INSTRUCTIONS TO FOLLOW:
Which lines in the records below contain the word "right"? Copy each one.
- Opening Delimiter -
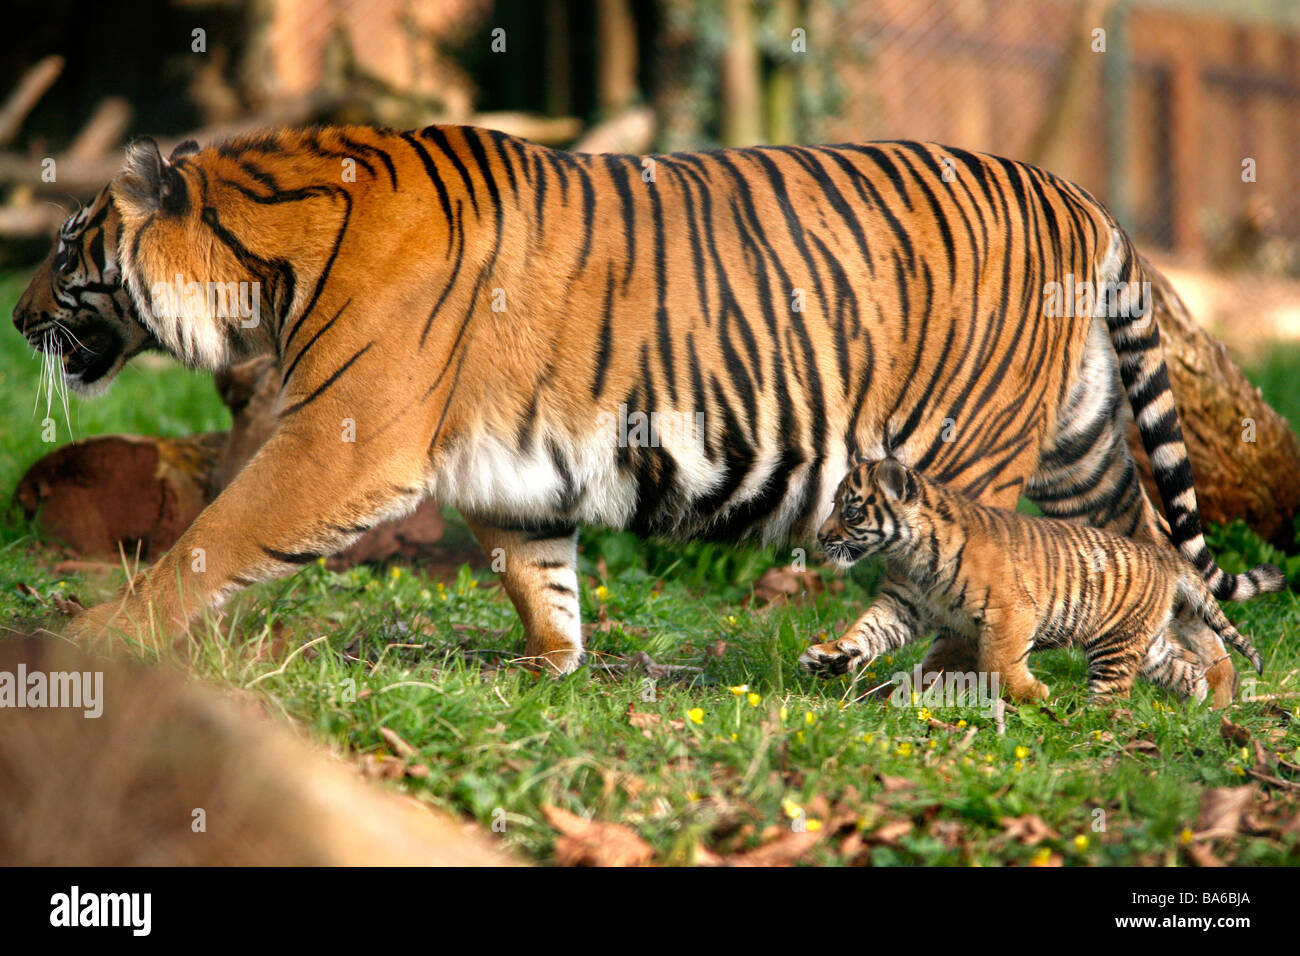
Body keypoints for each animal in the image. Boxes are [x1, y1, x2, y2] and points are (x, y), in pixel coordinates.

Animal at [12, 123, 1279, 697]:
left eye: (67, 248)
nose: (14, 316)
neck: (262, 253)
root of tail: (1083, 196)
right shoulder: (501, 466)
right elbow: (536, 570)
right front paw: (548, 665)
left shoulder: (340, 439)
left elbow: (209, 539)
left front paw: (98, 641)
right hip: (1078, 448)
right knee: (1143, 552)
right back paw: (1201, 684)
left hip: (972, 449)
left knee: (978, 572)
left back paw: (929, 679)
- Closing Delimiter -
EXPECTED ANSWER:
right shoulder: (501, 466)
right elbow: (536, 570)
right front paw: (548, 665)
right hip: (1078, 448)
right knee: (1143, 552)
right back paw: (1201, 684)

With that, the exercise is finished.